Peng researched how the different qualities of a boat, such as the surface material and mass, affect its speed through water. “I was interested in the physics behind how different aspects of an object will affect its speed through water, since this concept is applicable to myself [as a swimmer],” he said. With swim coach Thatcher Woodley’s help, Peng said he used the school’s pool to test his hypothesis.
SciTech’s new online format takes away a principal element of presentations: the human presence. “Physical presence won’t be as integral [to my presentation], and I will have to rely more on verbal communication,” Rosenblatt said.
Even with the difficulties that online presentations posed, science teacher George Epstein found advantages in the new structure, he said. “The online format ensures that the attendees get to see the breadth of HM student research,” Epstein said.
Attendee, Abigail Morse (11), heard about SciTech from her classmates, she said. “The presentations were impressive and showed that the presenters had been doing a lot of work throughout the year,” Morse said. “The presenters gave [a] thoughtful, detailed analysis of their research, and it was also interesting to hear how they had collected their data.”

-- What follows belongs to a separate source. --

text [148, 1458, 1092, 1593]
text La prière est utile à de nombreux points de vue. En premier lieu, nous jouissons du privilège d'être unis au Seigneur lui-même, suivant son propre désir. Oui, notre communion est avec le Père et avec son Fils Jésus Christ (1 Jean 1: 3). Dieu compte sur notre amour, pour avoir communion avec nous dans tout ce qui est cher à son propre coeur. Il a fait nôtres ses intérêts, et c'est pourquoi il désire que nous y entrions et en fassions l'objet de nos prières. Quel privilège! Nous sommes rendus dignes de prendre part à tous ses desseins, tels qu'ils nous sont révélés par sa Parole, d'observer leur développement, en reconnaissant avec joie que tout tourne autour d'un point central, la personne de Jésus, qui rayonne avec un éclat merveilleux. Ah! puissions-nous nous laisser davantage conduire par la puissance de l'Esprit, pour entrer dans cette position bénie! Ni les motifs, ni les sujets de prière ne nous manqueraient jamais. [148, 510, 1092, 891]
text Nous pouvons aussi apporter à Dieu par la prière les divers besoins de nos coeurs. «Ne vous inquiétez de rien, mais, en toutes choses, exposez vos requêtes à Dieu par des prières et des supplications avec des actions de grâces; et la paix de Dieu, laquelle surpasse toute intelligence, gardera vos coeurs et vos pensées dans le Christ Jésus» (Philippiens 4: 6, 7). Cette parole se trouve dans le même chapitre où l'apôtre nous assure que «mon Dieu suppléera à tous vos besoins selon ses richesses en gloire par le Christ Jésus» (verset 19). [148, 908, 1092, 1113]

It is difficult to replicate the energy of the live SciTech events where music is playing and people can chat informally with the presenters, Science Department Chair Dr. Lisa Rosenblum said. However, presenting online allowed students to display their research to the wider school community, she said. “I was proud of the science research students and their presentations because the presentations showed the hard and interesting work that they did.”